There are no clothes more sustainable than the ones you already have, but sometimes what you have are low-waisted jeans and a shoulder-padded jacket. That’s when upcycling becomes a suitable option.
Subscribing to the larger concepts of sustainability and circularity, upcycling creates new, old, used, or otherwise discarded materials. It’s a remake; transforming what you already have to make something new and better than the original.
In the fashion industry, upcycling is gaining more and more space in global and local markets. Many designers are now creating whole collections from upcycled clothing, limiting fabric waste, or buying bolt ends from other designers. But why is that?
Finding ways to scale back from fast fashion is not optional in this day and age. We can love fashion all we want, but if we don’t address the pollution it causes we won’t have much time to appreciate it anymore. I would argue that upcycling isn’t a new trend, it is a new necessity. Pushing towards more sustainability and circularity is key to reducing the impact of the climate crisis.
“It is increasingly evident that the current linear economy model (take-make-dispose) has substantial limits and does not appear to be able to attain the sustainable development goals that now dominate the agenda of policy-makers at a global level.[...] In other words, circular fashion aims to minimize waste and keep materials within the production and consumption loop as long as possible,” says Valentina Jacometti in Circular Economy and Waste in the Fashion Industry.
Talking about upcycling is almost impossible without talking about the environmental impact of the fashion industry. Fast fashion is now responsible for 10% of all carbon emissions; is the second-largest consumer of the world’s water supply, and it pollutes the oceans with microplastics (Business Insider). From the unsustainable growth of cotton to the piles of garbage those fashion trends are building, it has become a monster of an industry. Upcycling offers an escape from that cycle of pollution by repurposing old garments instead of making them into waste.

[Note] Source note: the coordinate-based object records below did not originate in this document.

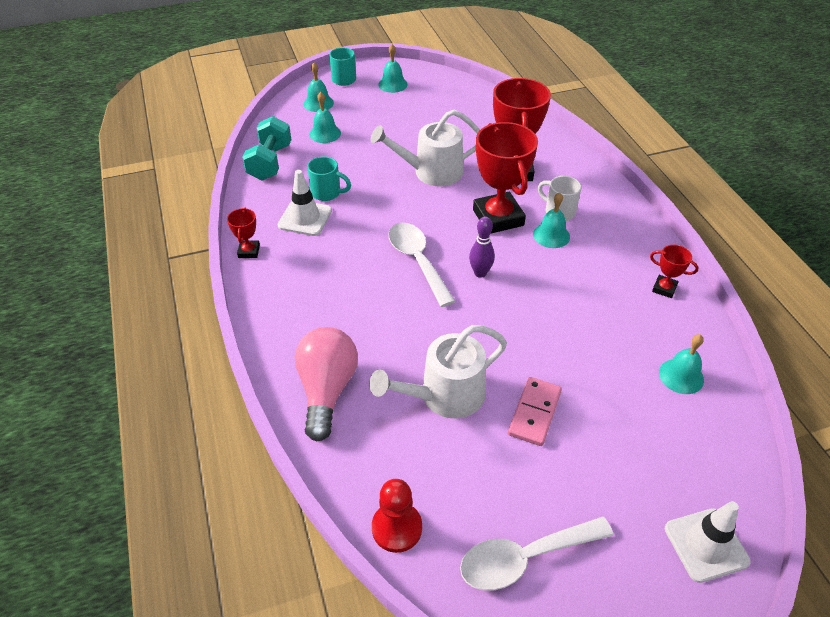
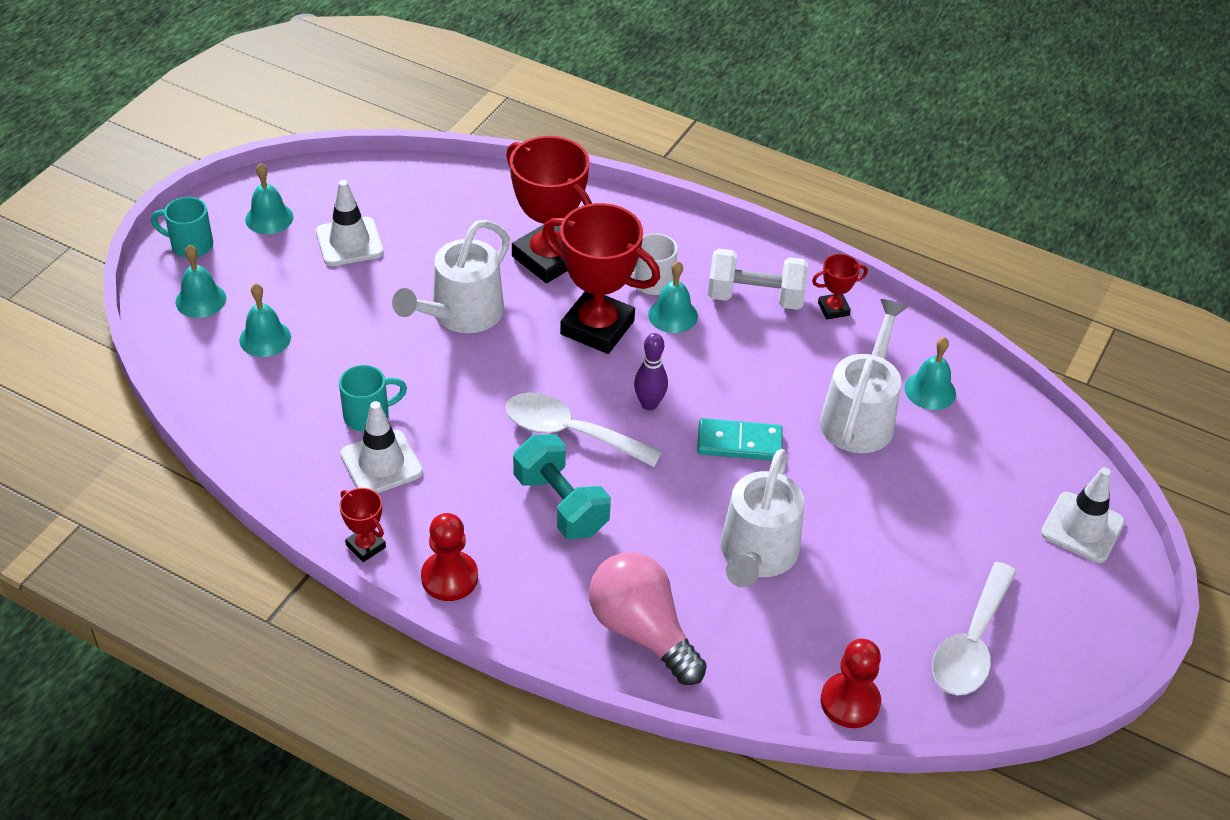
camera: 45 degrees left, 0 degrees up
turquoise dumbbell [242,116,291,181] -> turquoise dumbbell moved to [513,434,611,539]
pink domino [508,377,562,446] -> none
none -> white traffic cone [316,180,384,266]
none -> red pawn [421,513,478,601]
none -> turquoise domino [697,418,783,461]
none -> white dumbbell [708,248,808,310]
none -> white watering can [820,299,908,453]

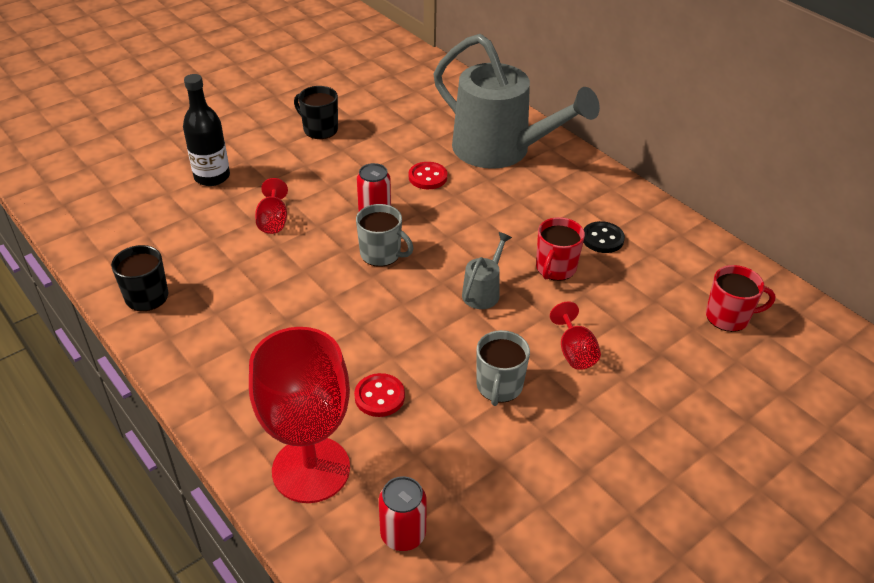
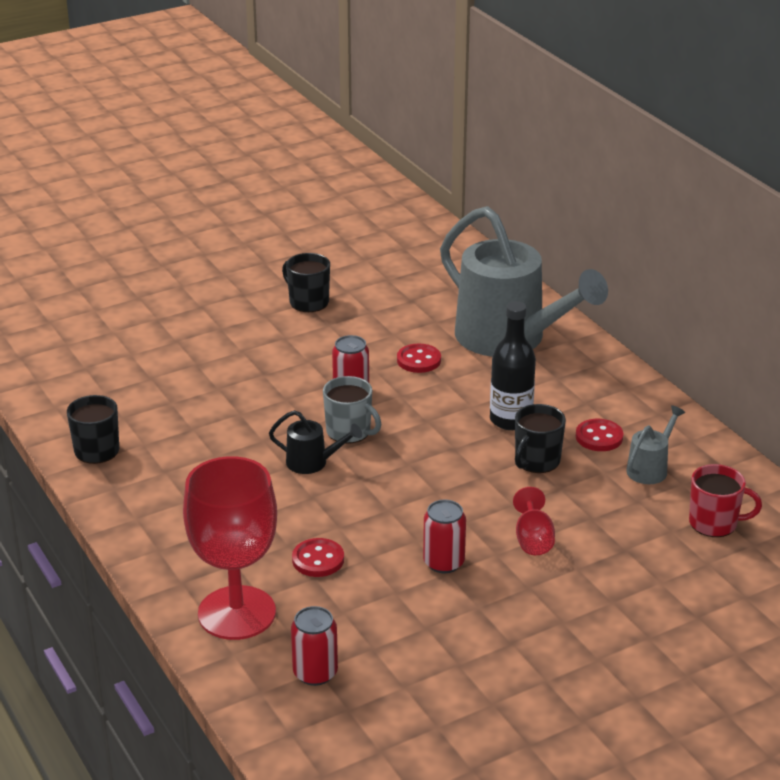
camera: 10 degrees right, 10 degrees down
black bottle [183,74,230,186] -> black bottle moved to [490,301,536,430]
red goblet [255,178,288,234] -> none
grey watering can [462,232,512,309] -> grey watering can moved to [626,405,685,484]
grey mug [476,330,530,406] -> red can [423,500,466,573]
red mug [536,217,585,281] -> black mug [515,404,566,473]
black button [583,221,625,253] -> red button [576,419,624,451]
none -> black watering can [269,410,362,474]

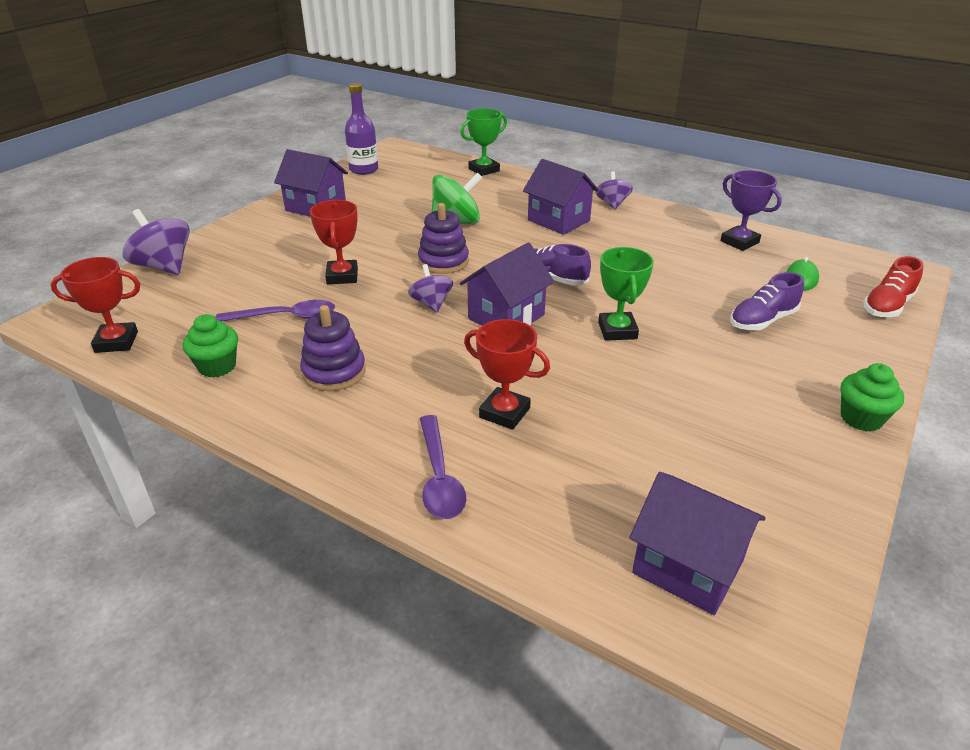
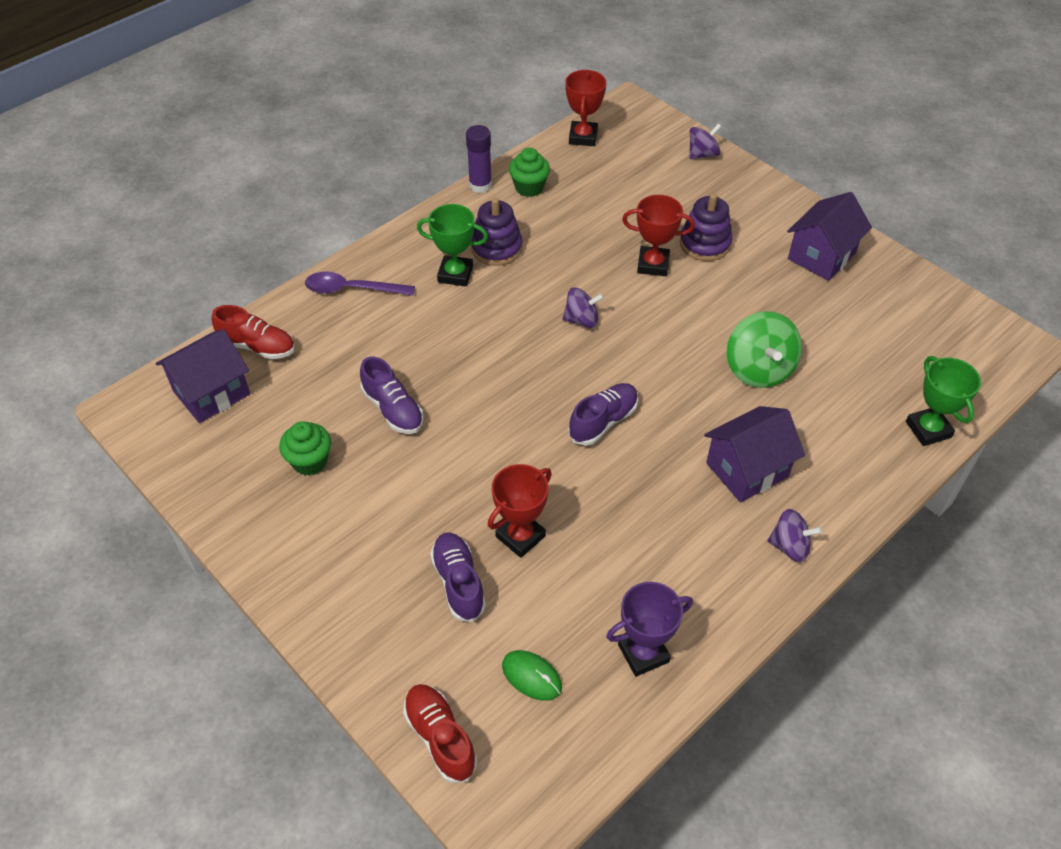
camera: 105 degrees right, 15 degrees up
purple spinning top [122,209,190,275] -> purple spinning top [689,124,721,159], size x0.62
purple spoon [215,300,335,321] -> none
purple bottle [345,83,378,175] -> none
purple stacking toy [418,203,469,274] -> purple stacking toy moved to [680,193,732,261]
purple house [460,242,554,325] -> none
red trophy [464,319,550,430] -> red trophy moved to [488,464,552,558]
green trophy [598,247,654,341] -> green trophy moved to [417,204,488,286]
green cupcake [841,363,904,432] -> green cupcake moved to [279,421,331,476]
none -> red shoe [212,305,295,359]
none -> purple shoe [360,357,424,434]
none -> purple glue stick [466,125,492,193]

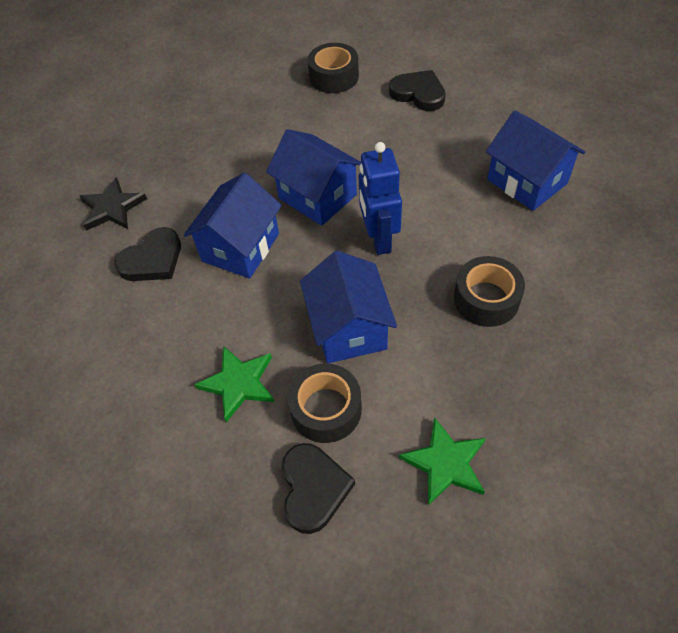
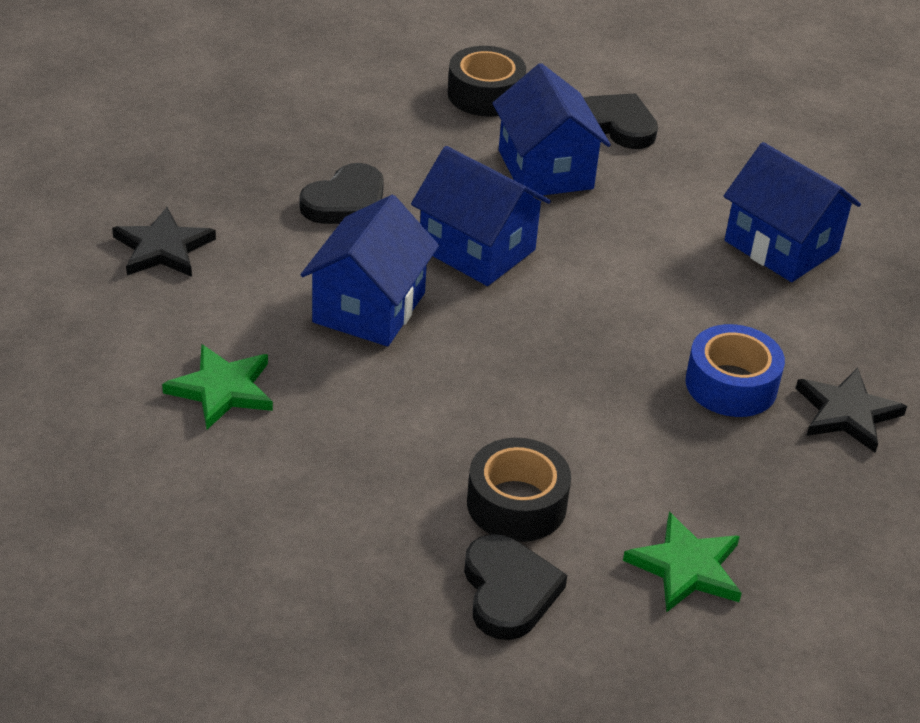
camera: 10 degrees left, 15 degrees down
black heart [115,227,181,281] -> black heart moved to [300,163,384,224]
green star [194,346,274,422] -> green star moved to [162,344,273,429]
blue house [300,251,397,363] -> blue house moved to [492,63,611,197]
blue robot [359,142,402,255] -> none
black tape [454,256,525,327] -> blue tape [686,324,785,417]
none -> black star [796,368,907,453]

It isn’t the only way to save the world, but it is a step toward that goal. The profit-at-all-cost companies mixed with the brainwashed belief that we need the newest disposable trends are the main pieces of a colossal problem. But, like my maman tells me when I feel overwhelmed, “no matter the size of the cake, you gotta eat it one bite at a time”.
If you are hungry for your first bite, upcycling is becoming extremely accessible. A lot of Montreal brands and designers are integrating upcycling initiatives. Upcycling is also an alternative to fast fashion when on a budget; all you need is a small sewing kit, a few YouTube videos, and you too can become an upcycler!